Mandatory BMPs on Missisquoi Farms

Agricultural operations in the Missisquoi Basin will need to take extra measures. Photo by Mike Winslow.

On February 3, 2016, Vermont’s Secretary of Agriculture, Chuck Ross, decided that best management practices (BMPs) are necessary in the Missisquoi Basin to achieve compliance with Vermont’s water quality goals. The decision came in response to a petition from the Conservation Law Foundation (CLF) to require mandatory BMPs. LCC has actively supported the CLF petition. The Secretary's recent decision is a reversal from a previous decision.

“Since my initial decision, Vermont has adopted landmark water quality legislation, Act 64, the Vermont Clean Water Act” said Ross.  “The Agency . . . has responded to this directive from our lawmakers, and my Revised Decision contains a framework under which the Agency of Agriculture and Vermont farmers will continue to work together to improve agricultural water quality in the Missisquoi Bay Basin.”

In his revised decision, the Secretary determined that BMPs are generally necessary on farms in the Missisquoi Bay Basin watershed to achieve compliance with state water quality goals.

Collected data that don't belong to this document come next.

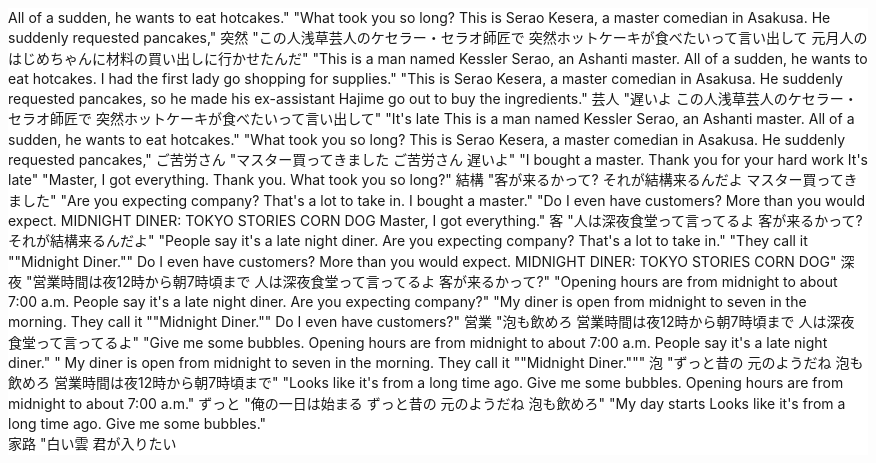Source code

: All of a sudden, he wants to eat hotcakes."	"What took you so long?
This is Serao Kesera, a master comedian in Asakusa.
He suddenly requested pancakes,"
突然	"この人浅草芸人のケセラー・セラオ師匠で
突然ホットケーキが食べたいって言い出して
元月人のはじめちゃんに材料の買い出しに行かせたんだ"	"This is a man named Kessler Serao, an Ashanti master.
All of a sudden, he wants to eat hotcakes.
I had the first lady go shopping for supplies."	"This is Serao Kesera, a master comedian in Asakusa.
He suddenly requested pancakes,
so he made his ex-assistant Hajime go out to buy the ingredients."
芸人	"遅いよ
この人浅草芸人のケセラー・セラオ師匠で
突然ホットケーキが食べたいって言い出して"	"It's late
This is a man named Kessler Serao, an Ashanti master.
All of a sudden, he wants to eat hotcakes."	"What took you so long?
This is Serao Kesera, a master comedian in Asakusa.
He suddenly requested pancakes,"
ご苦労さん	"マスター買ってきました
ご苦労さん
遅いよ"	"I bought a master.
Thank you for your hard work
It's late"	"Master, I got everything.
Thank you.
What took you so long?"
結構	"客が来るかって?
それが結構来るんだよ
マスター買ってきました"	"Are you expecting company?
That's a lot to take in.
I bought a master."	"Do I even have customers?
More than you would expect. MIDNIGHT DINER: TOKYO STORIES CORN DOG
Master, I got everything."
客	"人は深夜食堂って言ってるよ
客が来るかって?
それが結構来るんだよ"	"People say it's a late night diner.
Are you expecting company?
That's a lot to take in."	"They call it ""Midnight Diner.""
Do I even have customers?
More than you would expect. MIDNIGHT DINER: TOKYO STORIES CORN DOG"
深夜	"営業時間は夜12時から朝7時頃まで
人は深夜食堂って言ってるよ
客が来るかって?"	"Opening hours are from midnight to about 7:00 a.m.
People say it's a late night diner.
Are you expecting company?"	"My diner is open from midnight to seven in the morning.
They call it ""Midnight Diner.""
Do I even have customers?"
営業	"泡も飲めろ
営業時間は夜12時から朝7時頃まで
人は深夜食堂って言ってるよ"	"Give me some bubbles.
Opening hours are from midnight to about 7:00 a.m.
People say it's a late night diner."	"
My diner is open from midnight to seven in the morning.
They call it ""Midnight Diner."""
泡	"ずっと昔の 元のようだね
泡も飲めろ
営業時間は夜12時から朝7時頃まで"	"Looks like it's from a long time ago.
Give me some bubbles.
Opening hours are from midnight to about 7:00 a.m."	
ずっと	"俺の一日は始まる
ずっと昔の 元のようだね
泡も飲めろ"	"My day starts
Looks like it's from a long time ago.
Give me some bubbles."	
家路	"白い雲 君が入りたい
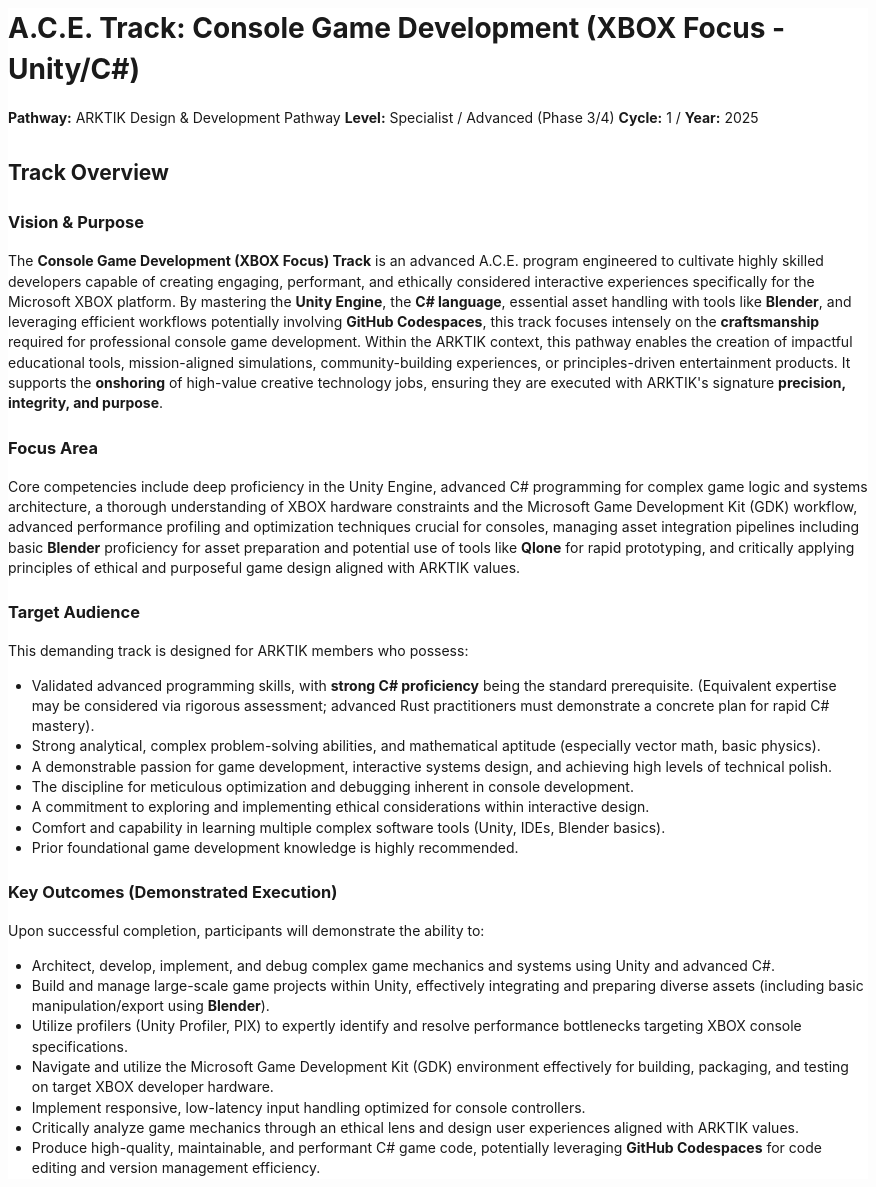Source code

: # A.C.E. Track: Console Game Development (XBOX Focus - Unity/C#)

**Pathway:** ARKTIK Design & Development Pathway
**Level:** Specialist / Advanced (Phase 3/4)
**Cycle:** 1 / **Year:** 2025

## Track Overview

### Vision & Purpose

The **Console Game Development (XBOX Focus) Track** is an advanced A.C.E. program engineered to cultivate highly skilled developers capable of creating engaging, performant, and ethically considered interactive experiences specifically for the Microsoft XBOX platform. By mastering the **Unity Engine**, the **C# language**, essential asset handling with tools like **Blender**, and leveraging efficient workflows potentially involving **GitHub Codespaces**, this track focuses intensely on the **craftsmanship** required for professional console game development. Within the ARKTIK context, this pathway enables the creation of impactful educational tools, mission-aligned simulations, community-building experiences, or principles-driven entertainment products. It supports the **onshoring** of high-value creative technology jobs, ensuring they are executed with ARKTIK's signature **precision, integrity, and purpose**.

### Focus Area

Core competencies include deep proficiency in the Unity Engine, advanced C# programming for complex game logic and systems architecture, a thorough understanding of XBOX hardware constraints and the Microsoft Game Development Kit (GDK) workflow, advanced performance profiling and optimization techniques crucial for consoles, managing asset integration pipelines including basic **Blender** proficiency for asset preparation and potential use of tools like **Qlone** for rapid prototyping, and critically applying principles of ethical and purposeful game design aligned with ARKTIK values.

### Target Audience

This demanding track is designed for ARKTIK members who possess:
*   Validated advanced programming skills, with **strong C# proficiency** being the standard prerequisite. (Equivalent expertise may be considered via rigorous assessment; advanced Rust practitioners must demonstrate a concrete plan for rapid C# mastery).
*   Strong analytical, complex problem-solving abilities, and mathematical aptitude (especially vector math, basic physics).
*   A demonstrable passion for game development, interactive systems design, and achieving high levels of technical polish.
*   The discipline for meticulous optimization and debugging inherent in console development.
*   A commitment to exploring and implementing ethical considerations within interactive design.
*   Comfort and capability in learning multiple complex software tools (Unity, IDEs, Blender basics).
*   Prior foundational game development knowledge is highly recommended.

### Key Outcomes (Demonstrated Execution)

Upon successful completion, participants will demonstrate the ability to:
*   Architect, develop, implement, and debug complex game mechanics and systems using Unity and advanced C#.
*   Build and manage large-scale game projects within Unity, effectively integrating and preparing diverse assets (including basic manipulation/export using **Blender**).
*   Utilize profilers (Unity Profiler, PIX) to expertly identify and resolve performance bottlenecks targeting XBOX console specifications.
*   Navigate and utilize the Microsoft Game Development Kit (GDK) environment effectively for building, packaging, and testing on target XBOX developer hardware.
*   Implement responsive, low-latency input handling optimized for console controllers.
*   Critically analyze game mechanics through an ethical lens and design user experiences aligned with ARKTIK values.
*   Produce high-quality, maintainable, and performant C# game code, potentially leveraging **GitHub Codespaces** for code editing and version management efficiency.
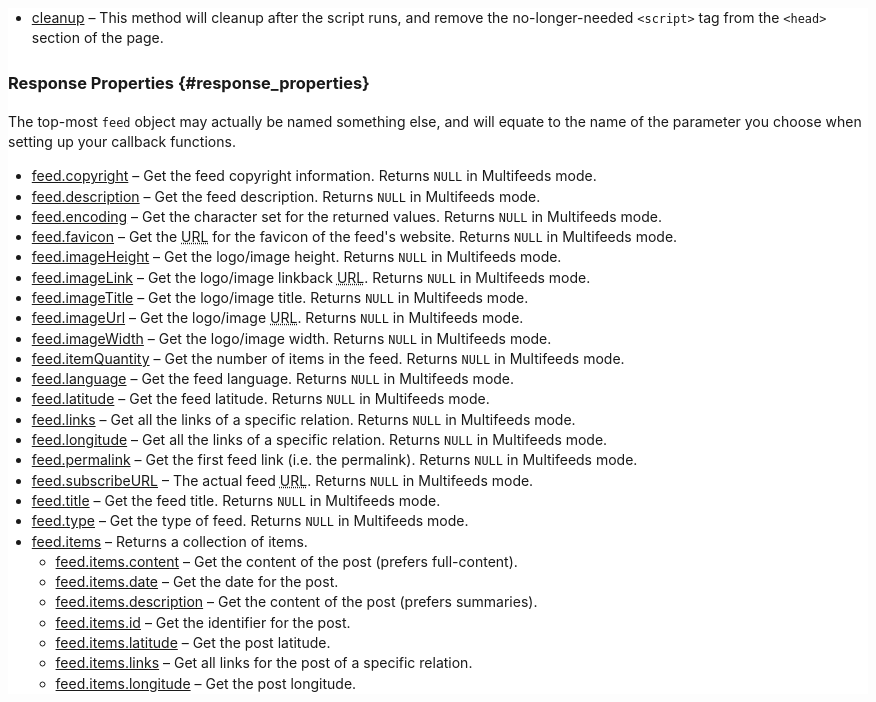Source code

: - <a href="@/wiki/live/reference/cleanup.md" class="wikilink2">cleanup</a> – This method will cleanup after the script runs, and remove the no-longer-needed `<script>` tag from the `<head>` section of the page.

### Response Properties {#response_properties}

The top-most `feed` object may actually be named something else, and will equate to the name of the parameter you choose when setting up your callback functions.

- <a href="@/wiki/live/reference/feed.copyright.md" class="wikilink2">feed.copyright</a> – Get the feed copyright information. Returns `NULL` in Multifeeds mode.
- <a href="@/wiki/live/reference/feed.description.md" class="wikilink2">feed.description</a> – Get the feed description. Returns `NULL` in Multifeeds mode.
- <a href="@/wiki/live/reference/feed.encoding.md" class="wikilink2">feed.encoding</a> – Get the character set for the returned values. Returns `NULL` in Multifeeds mode.
- <a href="@/wiki/live/reference/feed.favicon.md" class="wikilink2">feed.favicon</a> – Get the <abbr title="Uniform Resource Locator">URL</abbr> for the favicon of the feed's website. Returns `NULL` in Multifeeds mode.
- <a href="@/wiki/live/reference/feed.imageheight.md" class="wikilink2">feed.imageHeight</a> – Get the logo/image height. Returns `NULL` in Multifeeds mode.
- <a href="@/wiki/live/reference/feed.imagelink.md" class="wikilink2">feed.imageLink</a> – Get the logo/image linkback <abbr title="Uniform Resource Locator">URL</abbr>. Returns `NULL` in Multifeeds mode.
- <a href="@/wiki/live/reference/feed.imagetitle.md" class="wikilink2">feed.imageTitle</a> – Get the logo/image title. Returns `NULL` in Multifeeds mode.
- <a href="@/wiki/live/reference/feed.imageurl.md" class="wikilink2">feed.imageUrl</a> – Get the logo/image <abbr title="Uniform Resource Locator">URL</abbr>. Returns `NULL` in Multifeeds mode.
- <a href="@/wiki/live/reference/feed.imagewidth.md" class="wikilink2">feed.imageWidth</a> – Get the logo/image width. Returns `NULL` in Multifeeds mode.
- <a href="@/wiki/live/reference/feed.itemquantity.md" class="wikilink2">feed.itemQuantity</a> – Get the number of items in the feed. Returns `NULL` in Multifeeds mode.
- <a href="@/wiki/live/reference/feed.language.md" class="wikilink2">feed.language</a> – Get the feed language. Returns `NULL` in Multifeeds mode.
- <a href="@/wiki/live/reference/feed.latitude.md" class="wikilink2">feed.latitude</a> – Get the feed latitude. Returns `NULL` in Multifeeds mode.
- <a href="@/wiki/live/reference/feed.links.md" class="wikilink2">feed.links</a> – Get all the links of a specific relation. Returns `NULL` in Multifeeds mode.
- <a href="@/wiki/live/reference/feed.longitude.md" class="wikilink2">feed.longitude</a> – Get all the links of a specific relation. Returns `NULL` in Multifeeds mode.
- <a href="@/wiki/live/reference/feed.permalink.md" class="wikilink2">feed.permalink</a> – Get the first feed link (i.e. the permalink). Returns `NULL` in Multifeeds mode.
- <a href="@/wiki/live/reference/feed.subscribeurl.md" class="wikilink2">feed.subscribeURL</a> – The actual feed <abbr title="Uniform Resource Locator">URL</abbr>. Returns `NULL` in Multifeeds mode.
- [feed.title](@/wiki/live/reference/feed.title.md) – Get the feed title. Returns `NULL` in Multifeeds mode.
- <a href="@/wiki/live/reference/feed.type.md" class="wikilink2">feed.type</a> – Get the type of feed. Returns `NULL` in Multifeeds mode.
- <a href="@/wiki/live/reference/feed.items.md" class="wikilink2">feed.items</a> – Returns a collection of items.
  - <a href="@/wiki/live/reference/feed.items.content.md" class="wikilink2">feed.items.content</a> – Get the content of the post (prefers full-content).
  - <a href="@/wiki/live/reference/feed.items.date.md" class="wikilink2">feed.items.date</a> – Get the date for the post.
  - <a href="@/wiki/live/reference/feed.items.description.md" class="wikilink2">feed.items.description</a> – Get the content of the post (prefers summaries).
  - <a href="@/wiki/live/reference/feed.items.id.md" class="wikilink2">feed.items.id</a> – Get the identifier for the post.
  - <a href="@/wiki/live/reference/feed.items.latitude.md" class="wikilink2">feed.items.latitude</a> – Get the post latitude.
  - <a href="@/wiki/live/reference/feed.items.links.md" class="wikilink2">feed.items.links</a> – Get all links for the post of a specific relation.
  - <a href="@/wiki/live/reference/feed.items.longitude.md" class="wikilink2">feed.items.longitude</a> – Get the post longitude.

BMPs are site specific conservation practices beyond those required by the Required Agricultural Practices (RAPs) regulations.  Missisquoi Bay, with less than 1% of the lake’s water receives 22.6% of the total phosphorus load for Lake Champlain; only the Main Lake receives more.

The Revised Decision provides a framework for farm-specific development and implementation of a plan to address water quality issues where needed.  Farm assessments may conclude that practices required by the RAPs are sufficient to protect water quality and that BMPs may not be required due to a specific characteristic or management.

“Secretary Ross has made the right decision on this petition,” said Lori Fisher, LCC Executive Director. “Years of waiting for clean water have shown that voluntary implementation of BMPs is insufficient. We hope to see mandatory application of BMPs applied to other watersheds around the Basin.”